La vendetta y el odio no respetan las leyes cuya vigencia reclaman. El miércoles 13 nos enteramos de todas las dificultades, desvíos, dilaciones y rechazos que tuvo que soportar el vuelo que conducía a Evo Morales de Bolivia a su exilio o refugio en México.
Afortunadamente también conocimos que el presidente electo Alberto Fernández intervino frente al gobierno paraguayo para que el avión de Evo cargara combustible en Asunción y volviera a intentar el camino hacia el norte, sin verse obligado a usar las instalaciones del aeropuerto de Lima, que lo había rechazado. Fernández se comunicó con los países que podían ofrecerle a Evo sus aeropuertos como escalas alternativas. También conversó con el presidente de Chile y habló por teléfono con Lula. Algunos llaman a esto zigzagueo, como si el presidente electo debiera comportarse como miembro de una facción. Sensatamente habló con los dos lados del arco ideológico latinoamericano.

__Anotaciones de zonas de imagen__

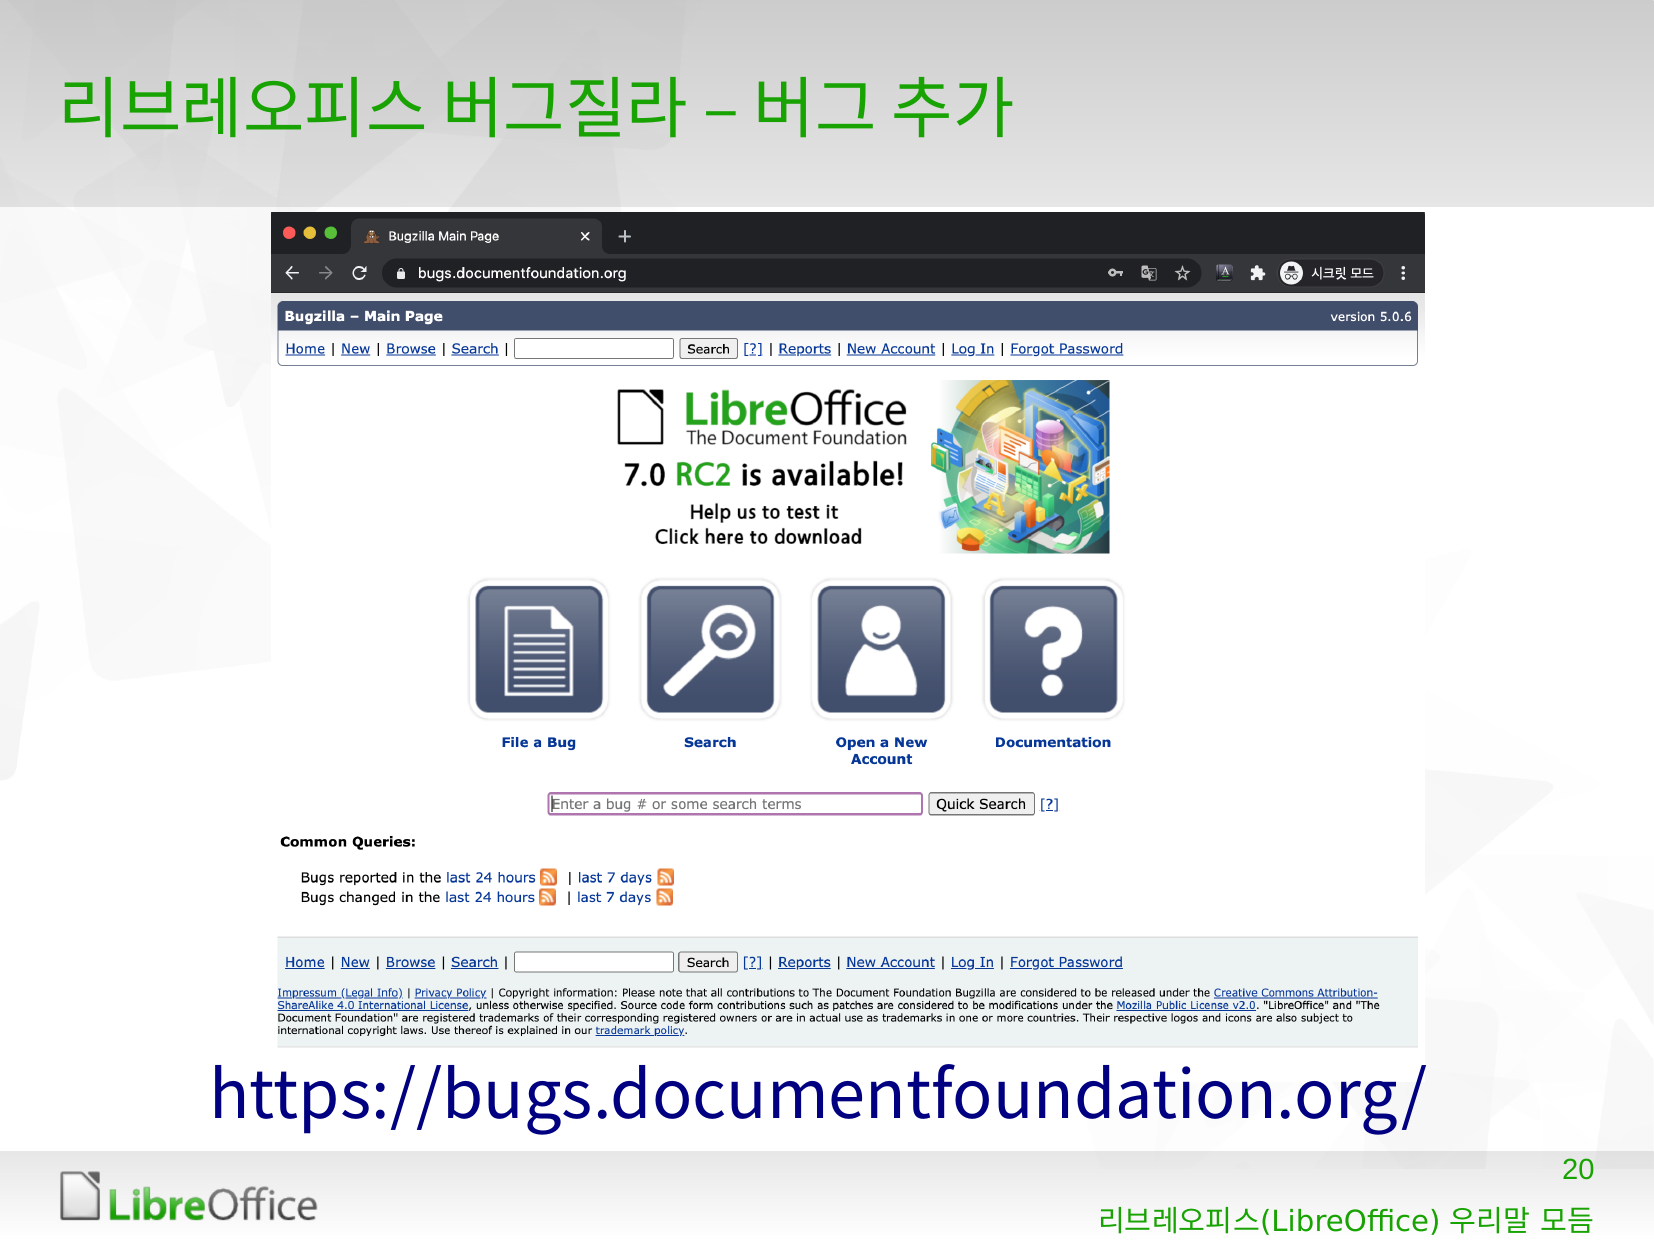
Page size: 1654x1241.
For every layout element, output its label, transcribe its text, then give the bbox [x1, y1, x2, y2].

picture [1582, 1161, 1590, 1169]
picture [41, 1152, 337, 1240]
picture [0, 0, 1654, 1169]
title 리브레오피스 버그질라 – 버그 추가 [59, 29, 1595, 178]
text_box https://bugs.documentfoundation.org/ [194, 1033, 1495, 1148]
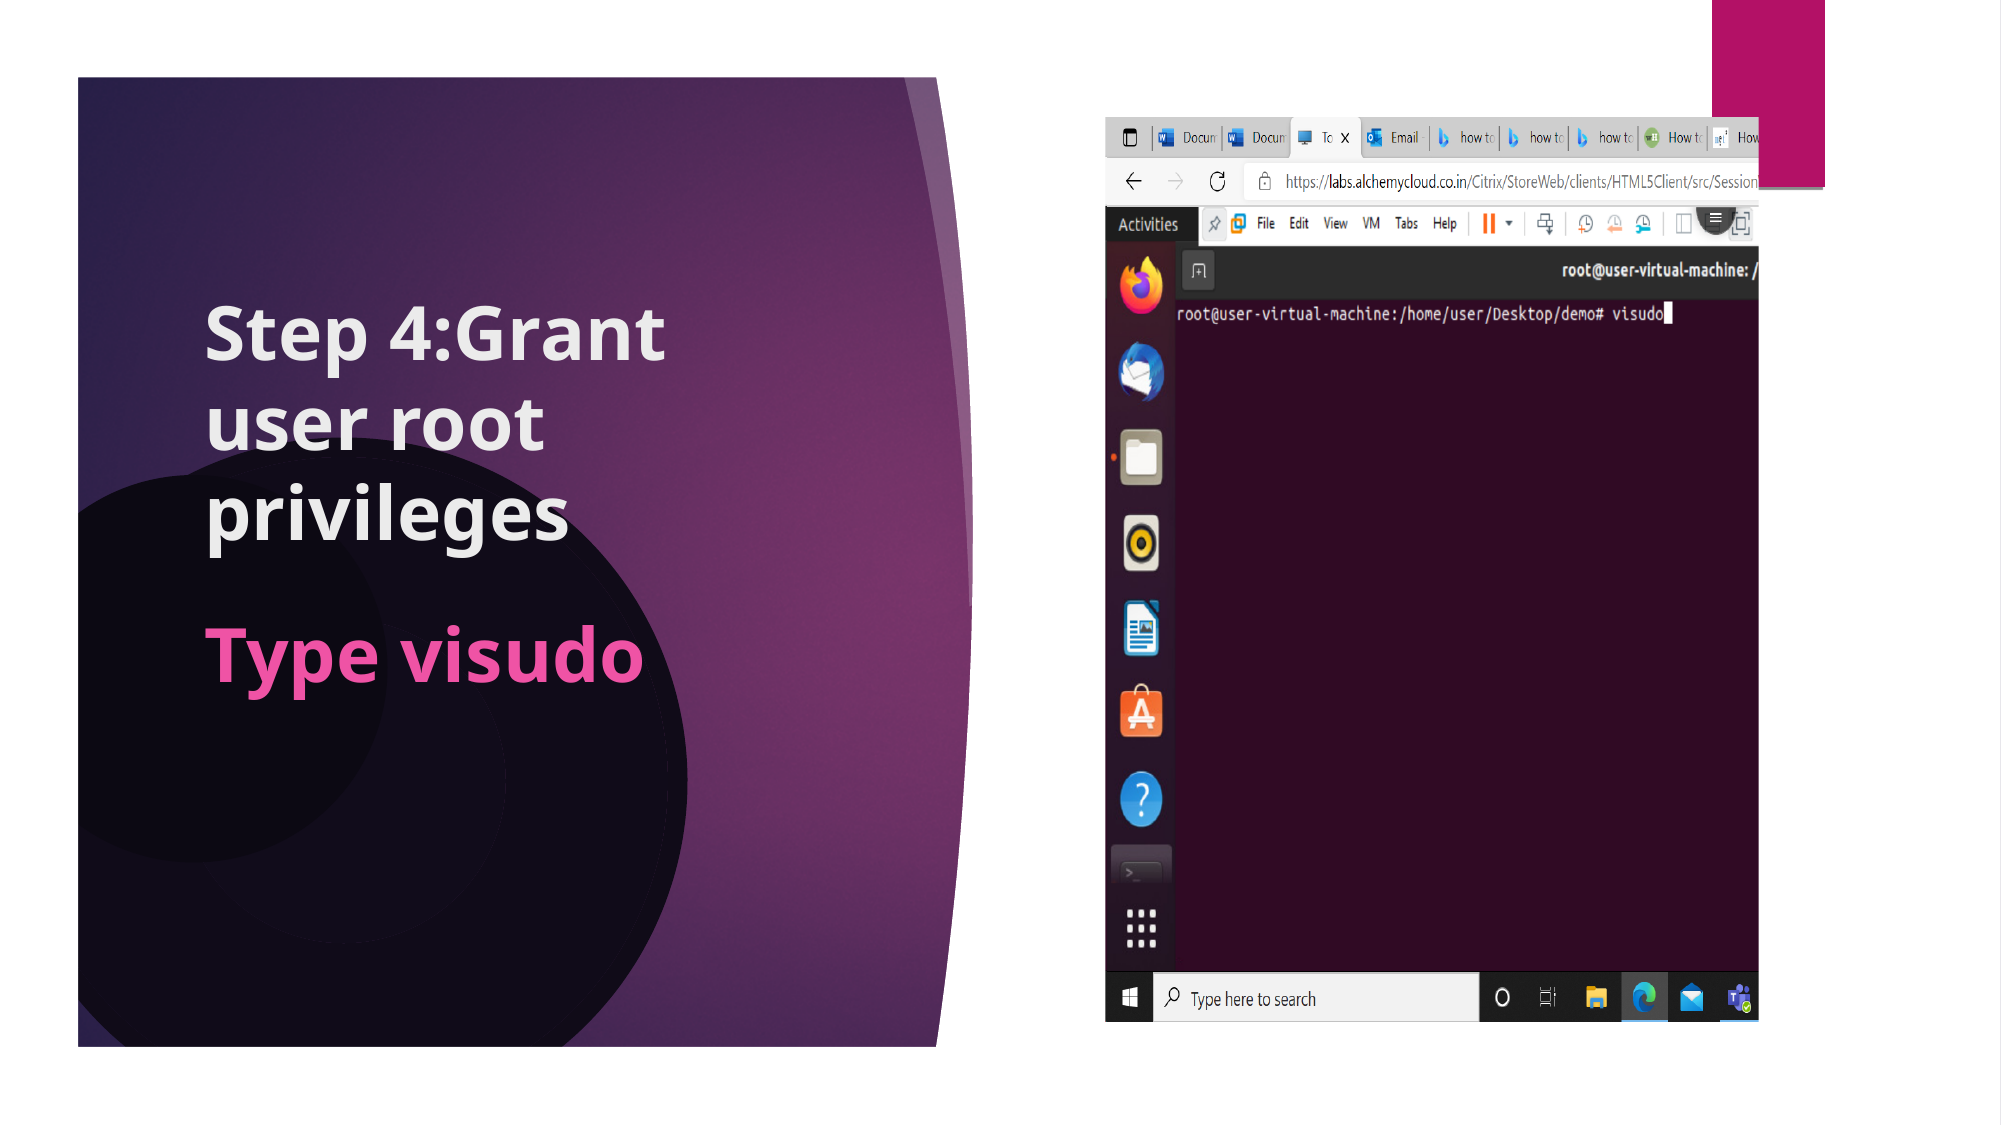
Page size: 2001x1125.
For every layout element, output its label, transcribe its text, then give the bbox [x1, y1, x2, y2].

picture [1105, 117, 1759, 1022]
title Step 4:Grant user root privileges [189, 277, 824, 563]
list Type visudo [189, 600, 823, 826]
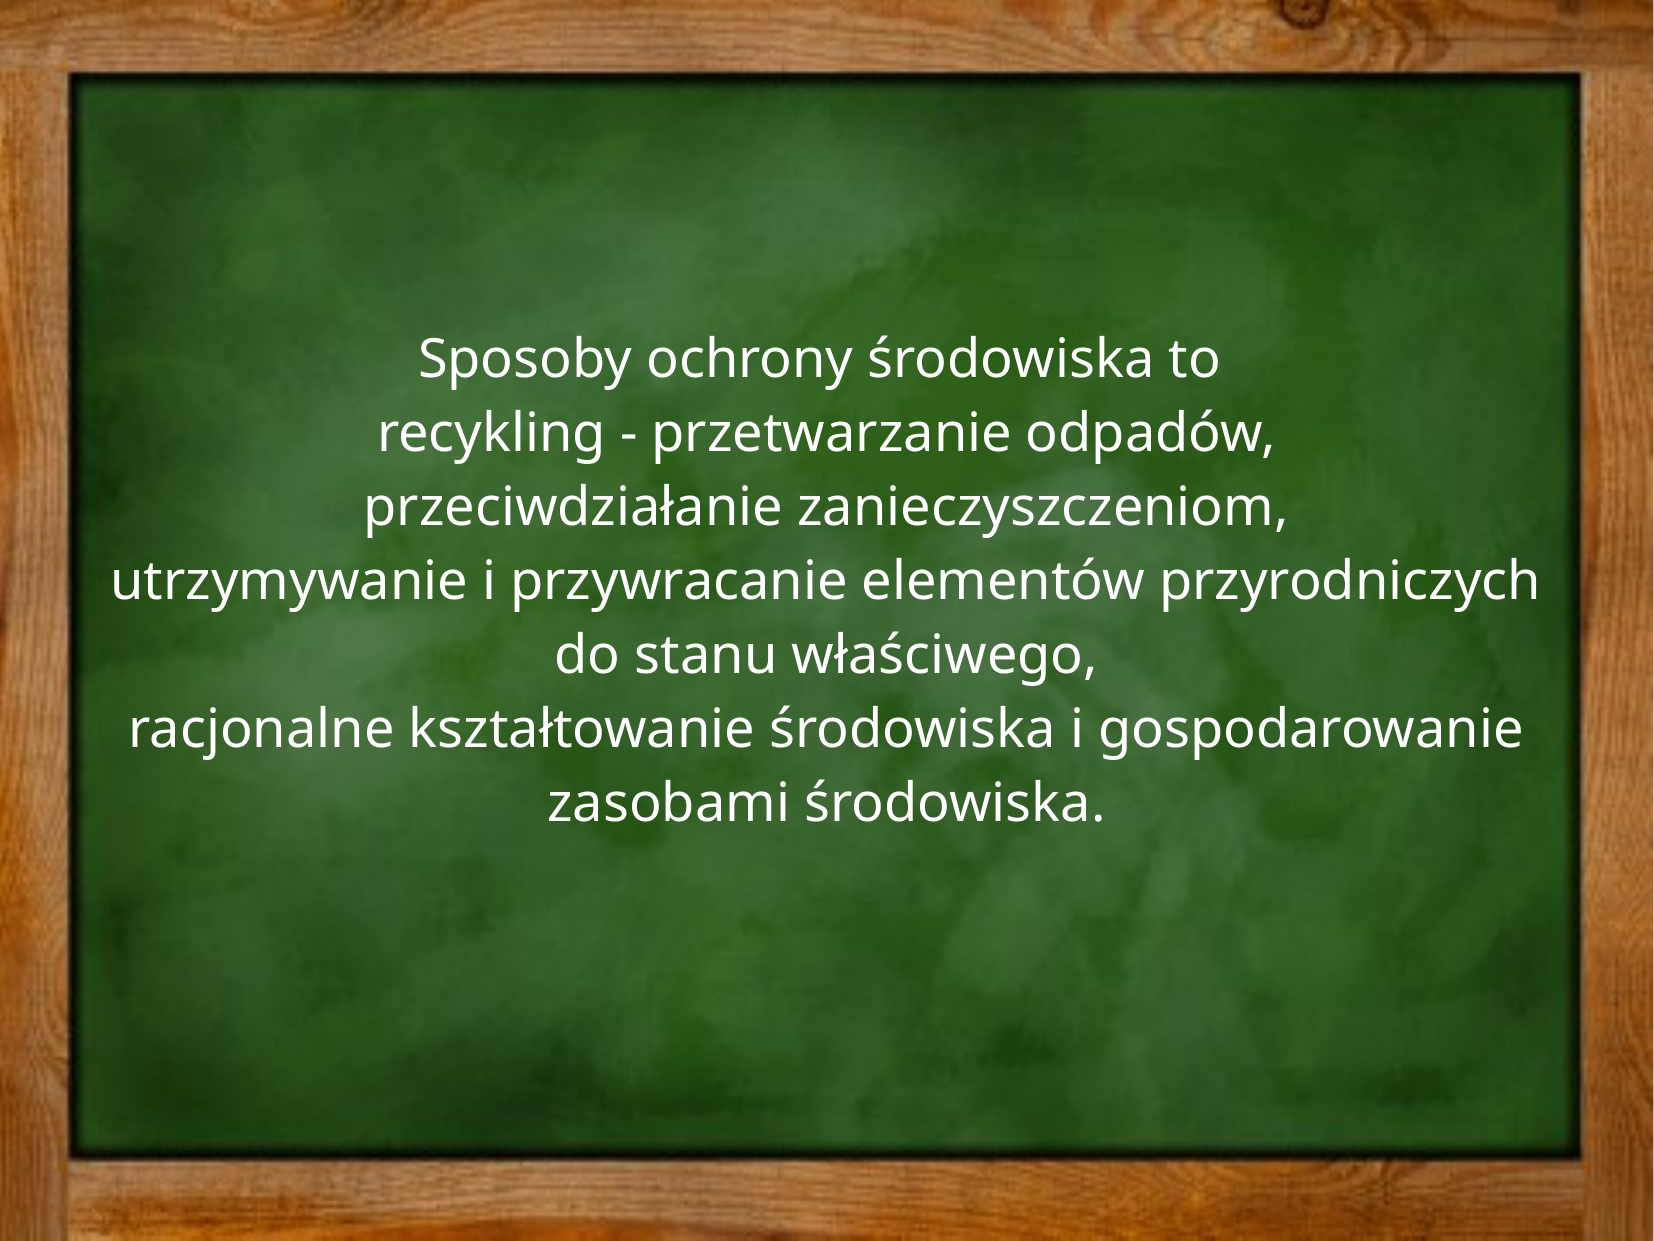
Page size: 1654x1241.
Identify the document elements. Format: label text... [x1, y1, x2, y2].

text_box Sposoby ochrony środowiska to recykling - przetwarzanie odpadów, przeciwdziałanie zanieczyszczeniom, utrzymywanie i przywracanie elementów przyrodniczych do stanu właściwego, racjonalne kształtowanie środowiska i gospodarowanie zasobami środowiska. [82, 259, 1571, 1079]
picture [0, 0, 1654, 1241]
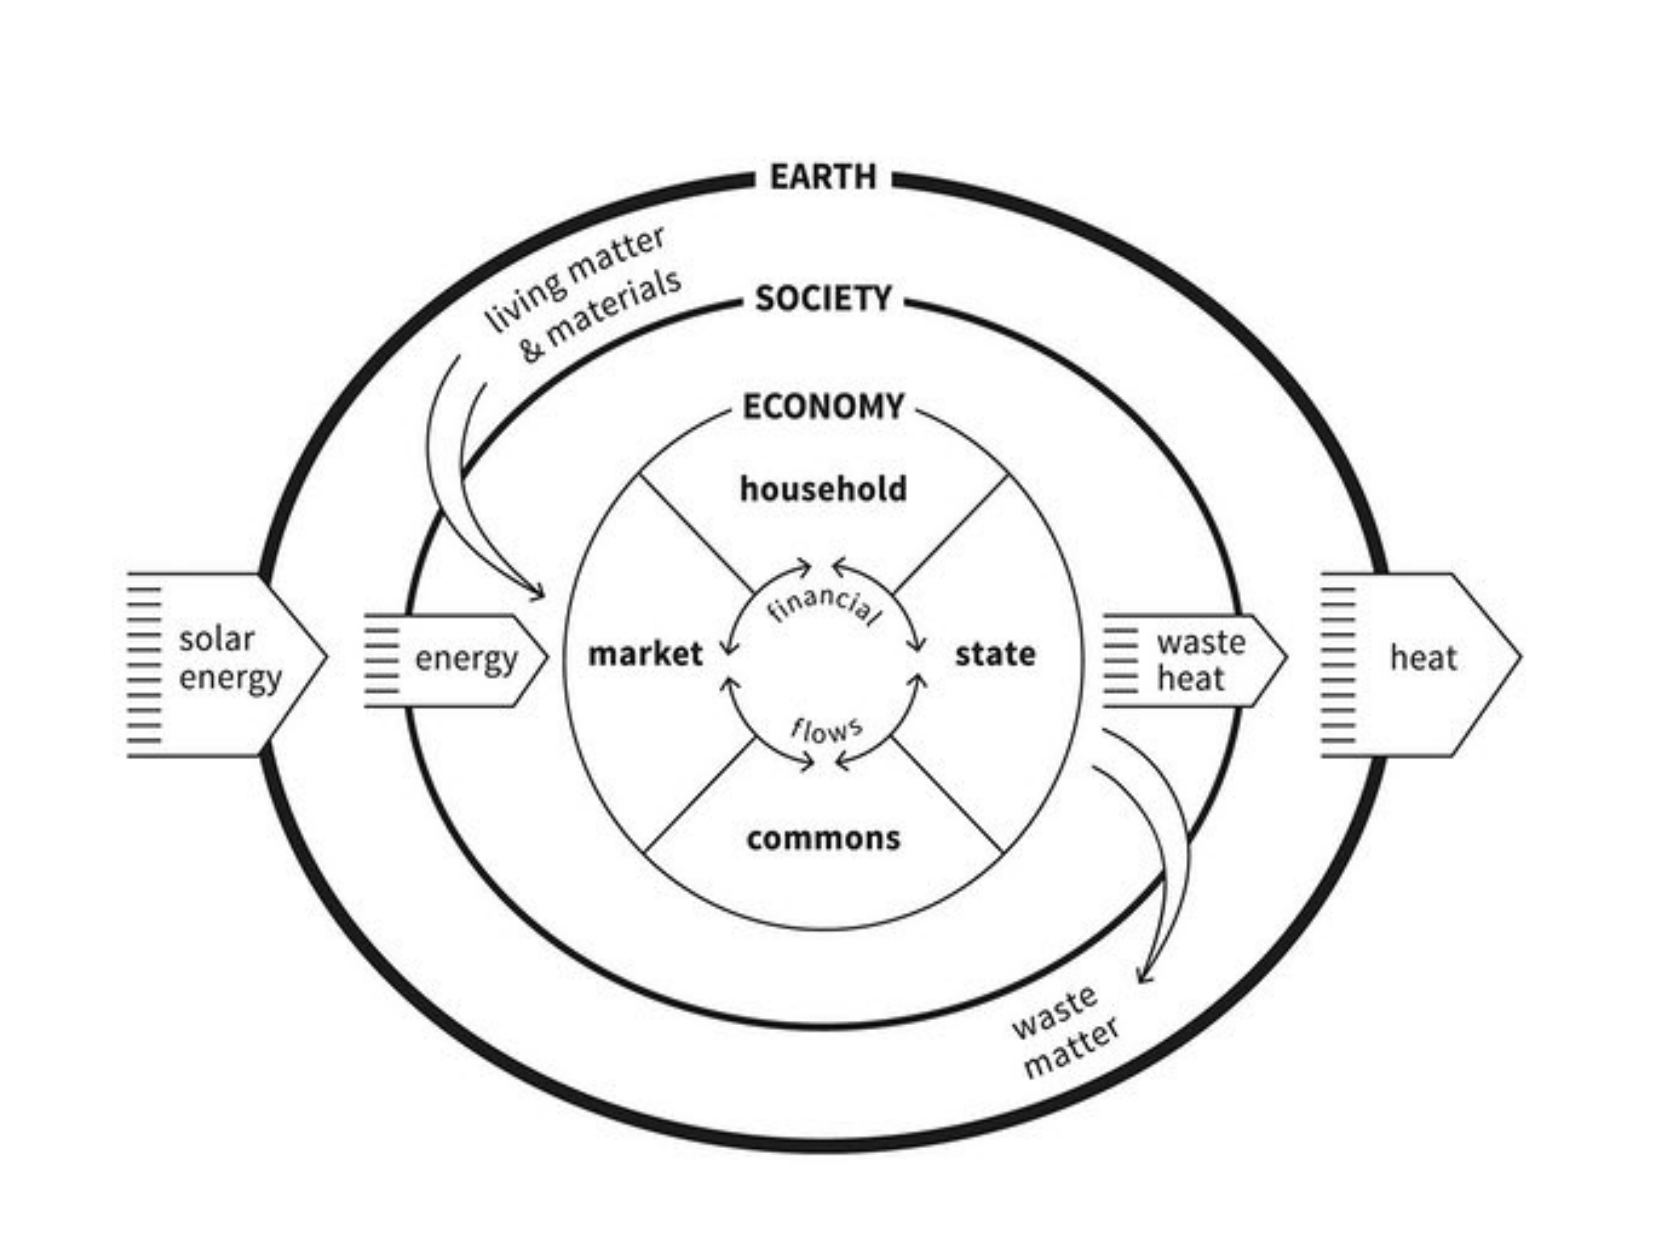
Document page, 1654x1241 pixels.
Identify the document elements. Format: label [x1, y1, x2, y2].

__CONSIGNA__
Edita el fragmento del texto sobre el vuelo de Evo Morales que empieza con las palabras "La vendetta y" y termina con "refugio en México.", y cambia "vuelo" por "viaje". Las líneas no tienen nada que ver con esto.

__RESPUESTA__
La vendetta y el odio no respetan las leyes cuya vigencia reclaman. El miércoles 13 nos enteramos de todas las dificultades, desvíos, dilaciones y rechazos que tuvo que soportar el viaje que conducía a Evo Morales de Bolivia a su exilio o refugio en México.